La recommandation par la Haute Autorité de santé de vacciner en priorité les résidents des Ehpad est pertinente du point de vue sanitaire mais ce ne pouvait pas être la seule priorité de janvier. Il aurait fallu prévoir de commencer aussi la vaccination par des publics plus faciles à atteindre – ce qui a finalement été fait cette semaine avec les professionnels de santé de plus de 50 ans, on aurait même pu aller jusqu’aux étudiants. Ainsi on vise le zéro stock, en flux tendu, et on accélère l’efficacité de l’immunité collective.

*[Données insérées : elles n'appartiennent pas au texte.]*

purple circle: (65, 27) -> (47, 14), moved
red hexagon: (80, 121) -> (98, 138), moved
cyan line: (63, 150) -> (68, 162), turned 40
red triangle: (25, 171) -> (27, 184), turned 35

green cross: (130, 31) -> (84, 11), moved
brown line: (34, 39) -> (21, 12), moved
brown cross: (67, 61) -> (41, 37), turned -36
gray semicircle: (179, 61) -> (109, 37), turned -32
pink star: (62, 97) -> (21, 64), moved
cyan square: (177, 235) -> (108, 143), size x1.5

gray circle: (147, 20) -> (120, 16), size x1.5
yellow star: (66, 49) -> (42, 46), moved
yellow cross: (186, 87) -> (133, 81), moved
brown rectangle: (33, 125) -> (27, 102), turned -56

Pour cela, il faudrait disposer d’un outil de gestion des données à la hauteur de l’enjeu. Visiblement, le système n’est pas encore tout à fait au point.

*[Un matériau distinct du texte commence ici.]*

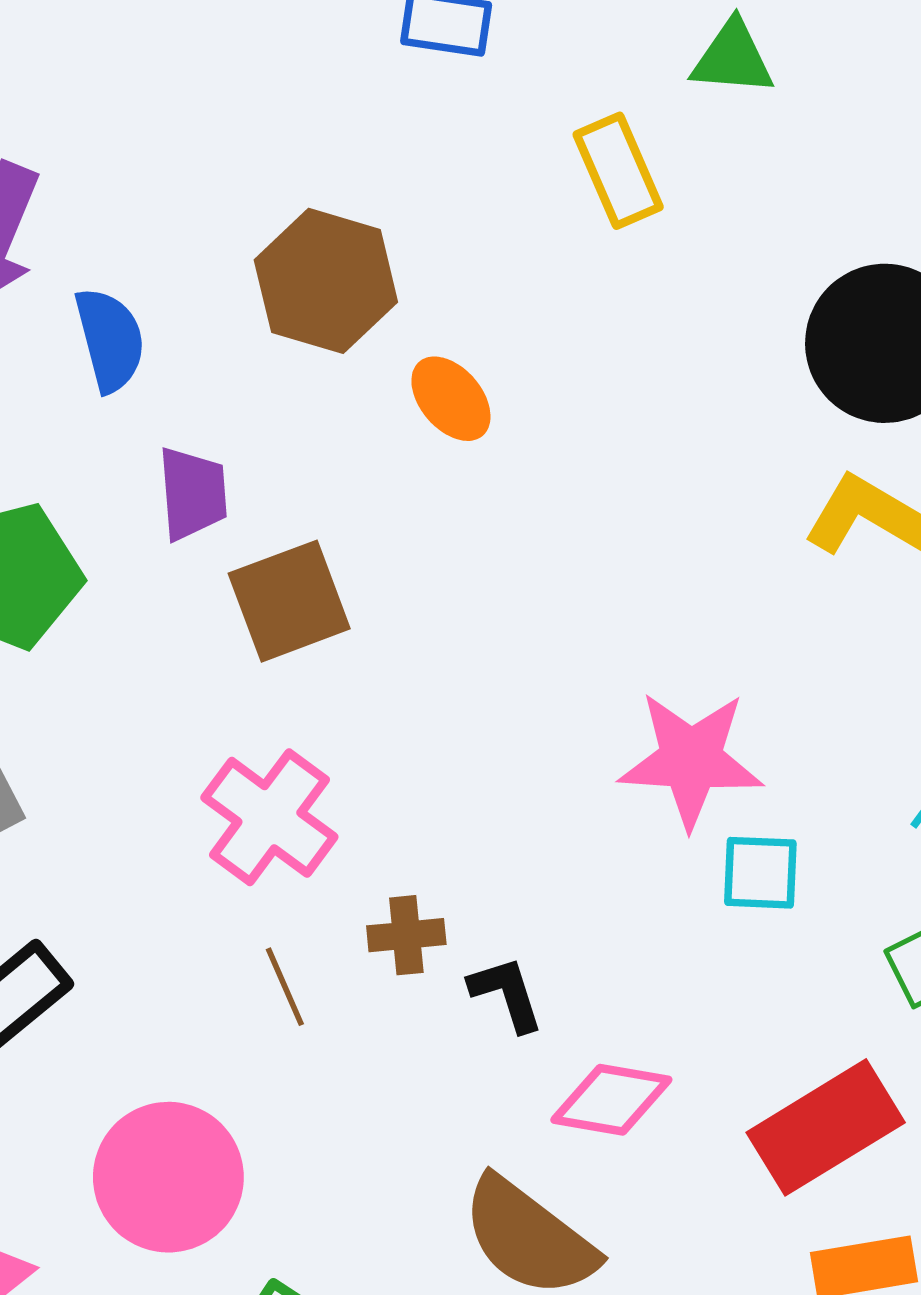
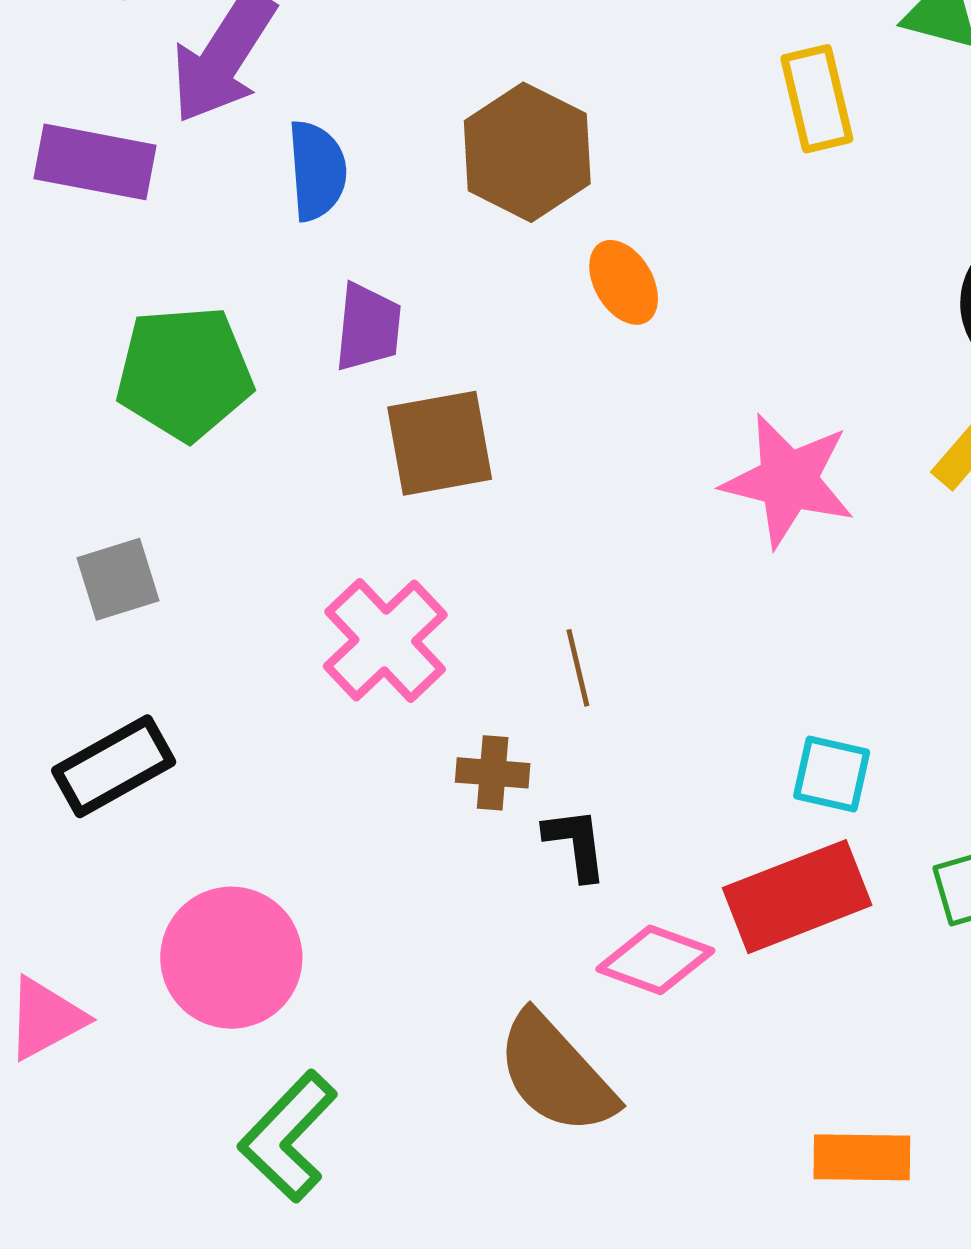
pink star: (691, 760) -> (788, 480), moved
brown line: (285, 987) -> (578, 668), moved
red rectangle: (826, 1127) -> (797, 897), moved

Ces difficultés seraient-elles le symptôme d’un handicap français?
Durant la crise du Covid, la stratégie logistique n’a pas été une priorité pour l’État et des administrations, comme l’a montré le général Richard Lizurey dans son rapport sur la gestion de la première vague. J’ai tenté d’alerter le gouvernement dès le 24 mars sur la nécessité de se doter de renforts humains en stratégie logistique car je savais que la crise allait accentuer nos faiblesses structurelles. Dans les enquêtes sur les performances logistiques de la Banque mondiale, la France se classe seulement 16e, et 8e au niveau européen. Sans surprise, les Allemands, qui vaccinent à la chaîne, sont, eux, classés premiers! Une partie de leur réussite industrielle s’explique par l’efficience de leur système d’organisation. Au contraire, nous qui avons pourtant d’excellents experts dans le domaine, perdons chaque année plus de 20 milliards d’euros à cause de dysfonctionnements logistiques.
J’alerte sur l’effondrement de l’expertise logistique publique, sur la perte de ces talents capables de repenser nos systèmes
Cette sous-performance française est-elle passée inaperçue?

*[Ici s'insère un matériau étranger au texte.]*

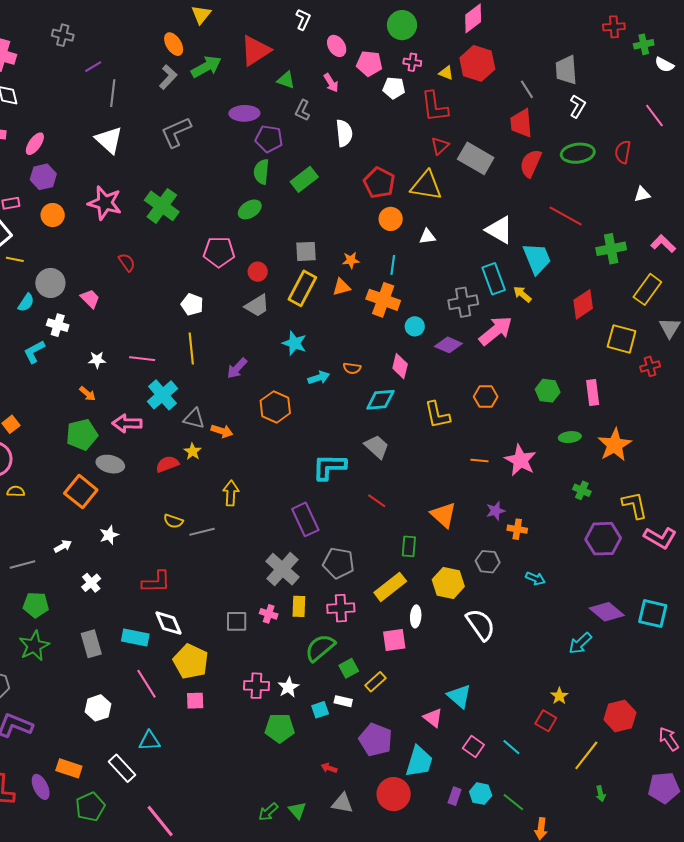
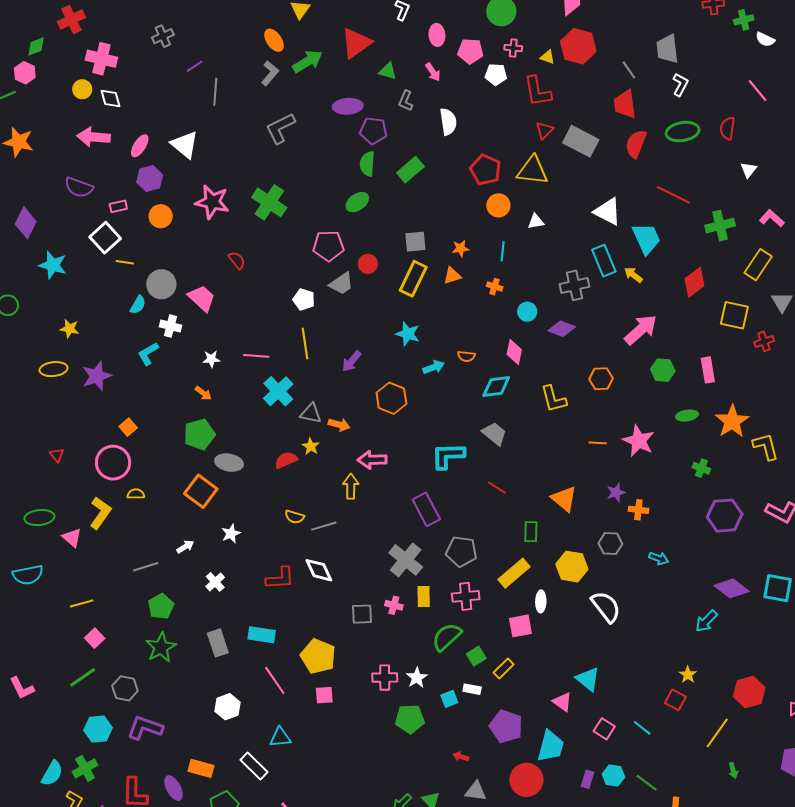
gray cross: (63, 35) -> (163, 36), turned -35
pink ellipse: (337, 46) -> (437, 35), turned 30
white triangle: (109, 140) -> (185, 145), moved
white triangle: (642, 194) -> (749, 170), turned -36
pink trapezoid: (90, 299) -> (202, 298), size x1.4
orange cross: (383, 300) -> (495, 287), size x0.5
gray trapezoid: (257, 306) -> (341, 284), moved
pink arrow: (496, 331) -> (641, 330), moved
pink arrow: (127, 423) -> (372, 460), moved
yellow L-shape: (635, 505) -> (766, 446), moved
green pentagon: (36, 605) -> (161, 606), turned -30
white diamond: (169, 623) -> (319, 570), moved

Quand il était ministre de l’Économie, Emmanuel Macron avait identifié ce handicap, créé un pôle d’expertise de l’État, en orchestrant notamment une montée en compétence des agents. Mais à partir de 2017, tout a été démantelé. La dizaine d’ingénieurs spécialement formés se sont trouvés parachutés dans d’autres fonctions car Élisabeth Borne, alors ministre des Transports, n’en avait pas fait une priorité. Depuis, j’alerte sur l’effondrement de l’expertise logistique publique, sur la perte de ces talents capables de repenser nos systèmes. En vain : d’une volonté politique de faire de la logistique un outil au service des politiques publiques, on est passé à une politique économique au service des acteurs privés de la filière.
Cet abandon de la logistique publique explique-t-il l’appel à des cabinets d’audit externes pour planifier la campagne vaccinale?
Bien sûr mais, faute d’experts publics, il était impératif de faire appel à ces consultants. Sans eux, la faillite serait sans doute encore plus grande.